REINHART: Because it is a remarkably risk-averse entity concerned about the reaction to a marked change in its policy. If the Fed—

MALLABY: What’s the worst that could happen? Are you—we talking about the market reaction or are we talking about political reaction first of all?

REINHART: Oh, I don’t think it’s political reaction.

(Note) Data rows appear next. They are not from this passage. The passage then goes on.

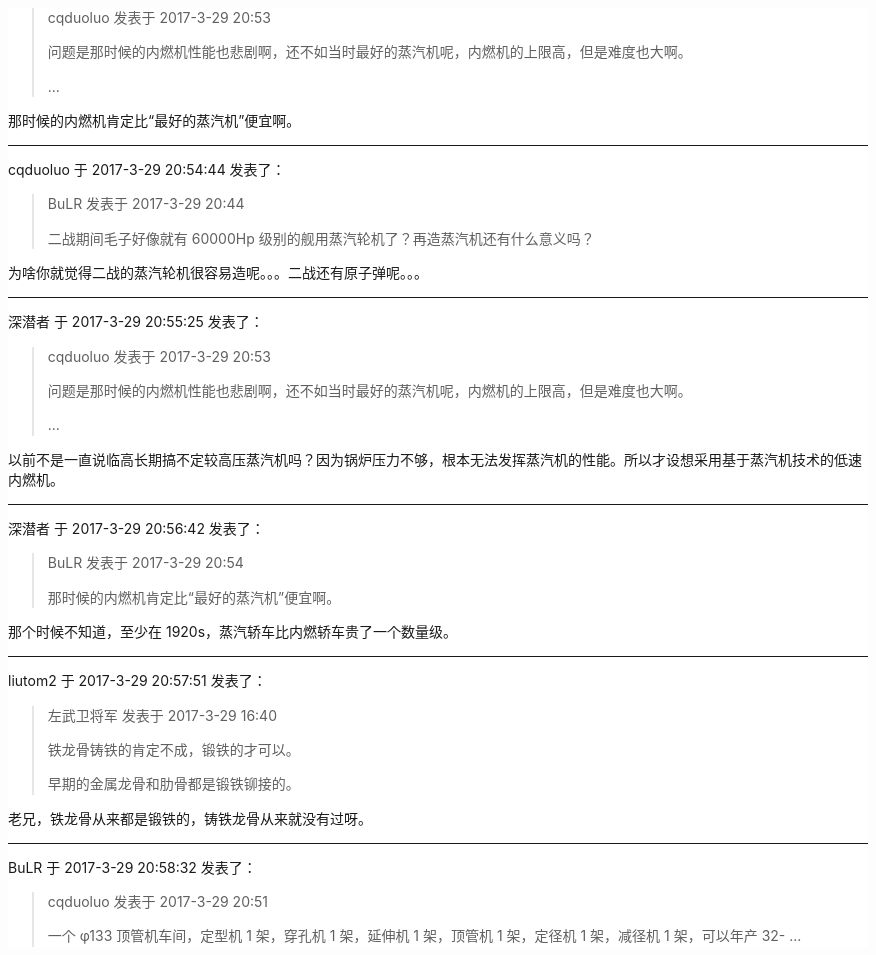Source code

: > cqduoluo 发表于 2017-3-29 20:53
>
> 问题是那时候的内燃机性能也悲剧啊，还不如当时最好的蒸汽机呢，内燃机的上限高，但是难度也大啊。
>
> ...

那时候的内燃机肯定比“最好的蒸汽机”便宜啊。

---

cqduoluo 于 2017-3-29 20:54:44 发表了：

> BuLR 发表于 2017-3-29 20:44
>
> 二战期间毛子好像就有 60000Hp 级别的舰用蒸汽轮机了？再造蒸汽机还有什么意义吗？

为啥你就觉得二战的蒸汽轮机很容易造呢。。。二战还有原子弹呢。。。

---

深潜者 于 2017-3-29 20:55:25 发表了：

> cqduoluo 发表于 2017-3-29 20:53
>
> 问题是那时候的内燃机性能也悲剧啊，还不如当时最好的蒸汽机呢，内燃机的上限高，但是难度也大啊。
>
> ...

以前不是一直说临高长期搞不定较高压蒸汽机吗？因为锅炉压力不够，根本无法发挥蒸汽机的性能。所以才设想采用基于蒸汽机技术的低速内燃机。

---

深潜者 于 2017-3-29 20:56:42 发表了：

> BuLR 发表于 2017-3-29 20:54
>
> 那时候的内燃机肯定比“最好的蒸汽机”便宜啊。

那个时候不知道，至少在 1920s，蒸汽轿车比内燃轿车贵了一个数量级。

---

liutom2 于 2017-3-29 20:57:51 发表了：

> 左武卫将军 发表于 2017-3-29 16:40
>
> 铁龙骨铸铁的肯定不成，锻铁的才可以。
>
> 早期的金属龙骨和肋骨都是锻铁铆接的。

老兄，铁龙骨从来都是锻铁的，铸铁龙骨从来就没有过呀。

---

BuLR 于 2017-3-29 20:58:32 发表了：

> cqduoluo 发表于 2017-3-29 20:51
>
> 一个 φ133 顶管机车间，定型机 1 架，穿孔机 1 架，延伸机 1 架，顶管机 1 架，定径机 1 架，减径机 1 架，可以年产 32- ...

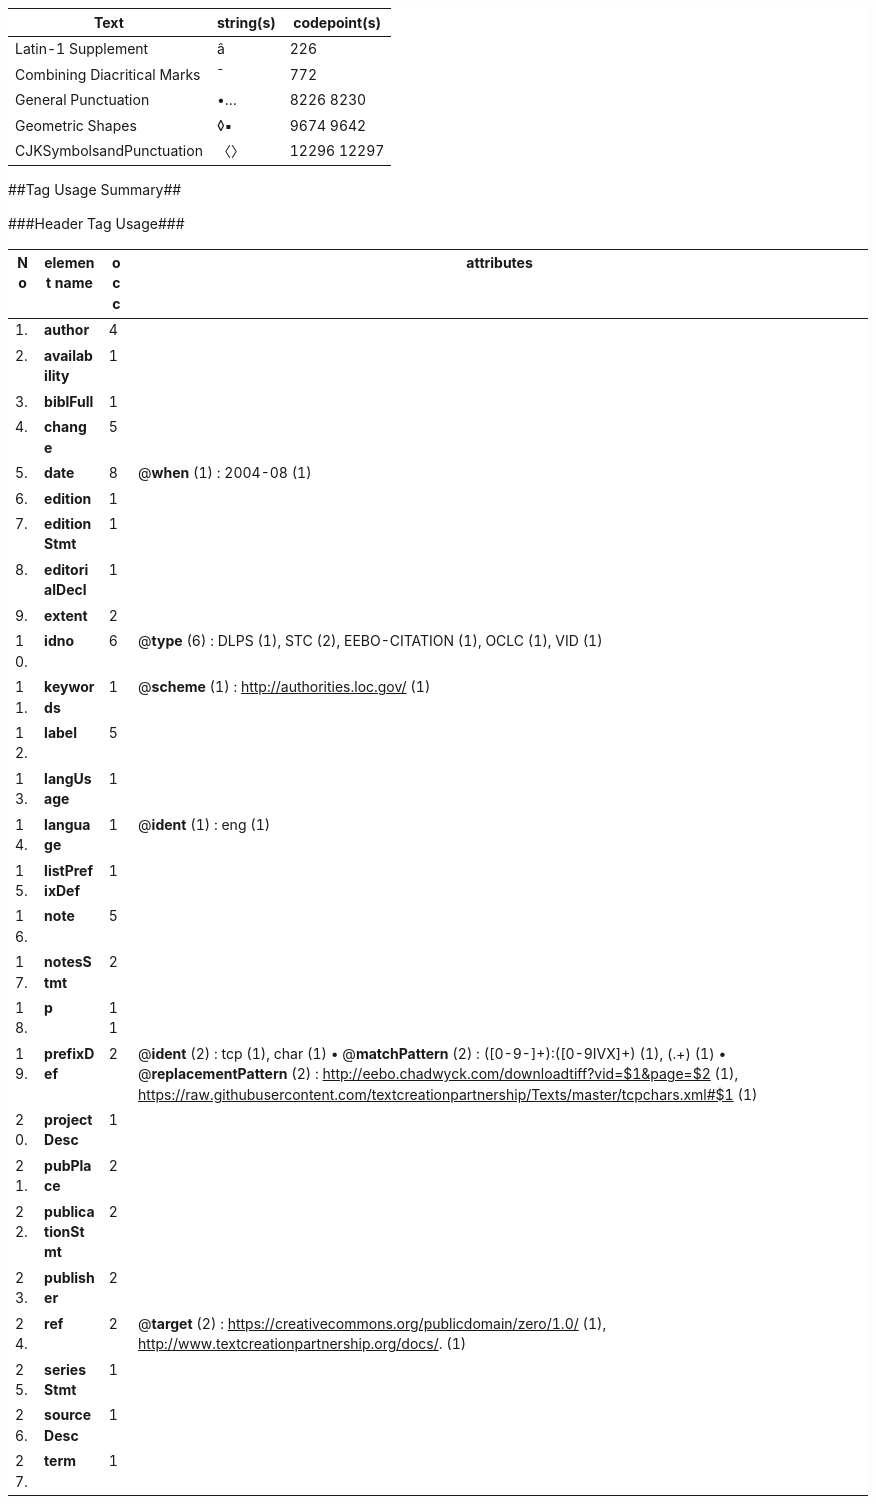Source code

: 
|Text|string(s)|codepoint(s)|
|---|---|---|
|Latin-1 Supplement|â|226|
|Combining             Diacritical Marks|̄|772|
|General Punctuation|•…|8226 8230|
|Geometric Shapes|◊▪|9674 9642|
|CJKSymbolsandPunctuation|〈〉|12296 12297|

##Tag Usage Summary##

###Header Tag Usage###

|No|element name|occ|attributes|
|---|---|---|---|
|1.|__author__|4||
|2.|__availability__|1||
|3.|__biblFull__|1||
|4.|__change__|5||
|5.|__date__|8| @__when__ (1) : 2004-08 (1)|
|6.|__edition__|1||
|7.|__editionStmt__|1||
|8.|__editorialDecl__|1||
|9.|__extent__|2||
|10.|__idno__|6| @__type__ (6) : DLPS (1), STC (2), EEBO-CITATION (1), OCLC (1), VID (1)|
|11.|__keywords__|1| @__scheme__ (1) : http://authorities.loc.gov/ (1)|
|12.|__label__|5||
|13.|__langUsage__|1||
|14.|__language__|1| @__ident__ (1) : eng (1)|
|15.|__listPrefixDef__|1||
|16.|__note__|5||
|17.|__notesStmt__|2||
|18.|__p__|11||
|19.|__prefixDef__|2| @__ident__ (2) : tcp (1), char (1)  •  @__matchPattern__ (2) : ([0-9\-]+):([0-9IVX]+) (1), (.+) (1)  •  @__replacementPattern__ (2) : http://eebo.chadwyck.com/downloadtiff?vid=$1&page=$2 (1), https://raw.githubusercontent.com/textcreationpartnership/Texts/master/tcpchars.xml#$1 (1)|
|20.|__projectDesc__|1||
|21.|__pubPlace__|2||
|22.|__publicationStmt__|2||
|23.|__publisher__|2||
|24.|__ref__|2| @__target__ (2) : https://creativecommons.org/publicdomain/zero/1.0/ (1), http://www.textcreationpartnership.org/docs/. (1)|
|25.|__seriesStmt__|1||
|26.|__sourceDesc__|1||
|27.|__term__|1||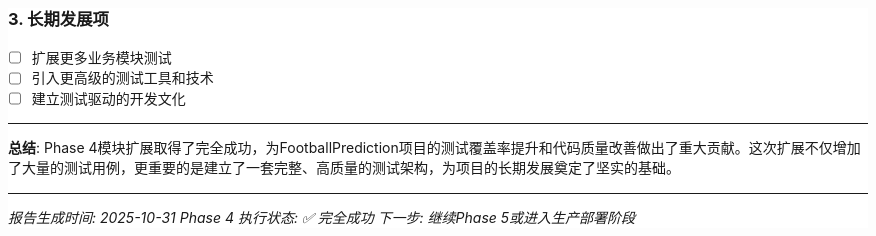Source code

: ### 3. 长期发展项
- [ ] 扩展更多业务模块测试
- [ ] 引入更高级的测试工具和技术
- [ ] 建立测试驱动的开发文化

---

**总结**: Phase 4模块扩展取得了完全成功，为FootballPrediction项目的测试覆盖率提升和代码质量改善做出了重大贡献。这次扩展不仅增加了大量的测试用例，更重要的是建立了一套完整、高质量的测试架构，为项目的长期发展奠定了坚实的基础。

---

*报告生成时间: 2025-10-31*
*Phase 4 执行状态: ✅ 完全成功*
*下一步: 继续Phase 5或进入生产部署阶段*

MALLABY: OK, so it’s the market—


REINHART: I think it’s the market reaction, that we saw the 10-year flirting with 3 percent as a risk even for emerging market economies. Think back to the taper tantrum—this is an institution scarred by that, that if there is a deep irony that before the taper tantrum they were frank in criticizing the 2004 to 2006 policy realignment as too gradual and too telegraphed. It not just made the yield curve steeper than it would be otherwise, strengthening the carry trade and adjustable rate mortgage finance. It also made them safe because it was so clear what the Fed was going to do.

MALLABY: Right, right.

REINHART: After the taper tantrum, what are they doing? They are more gradual, they’re more contractual even as they continue to say all decisions are data-dependent and made meeting by meeting.

MALLABY: So you’re suggesting that the Fed is colored by the effect of its policy on emerging markets.

REINHART: Markets—financial markets generally.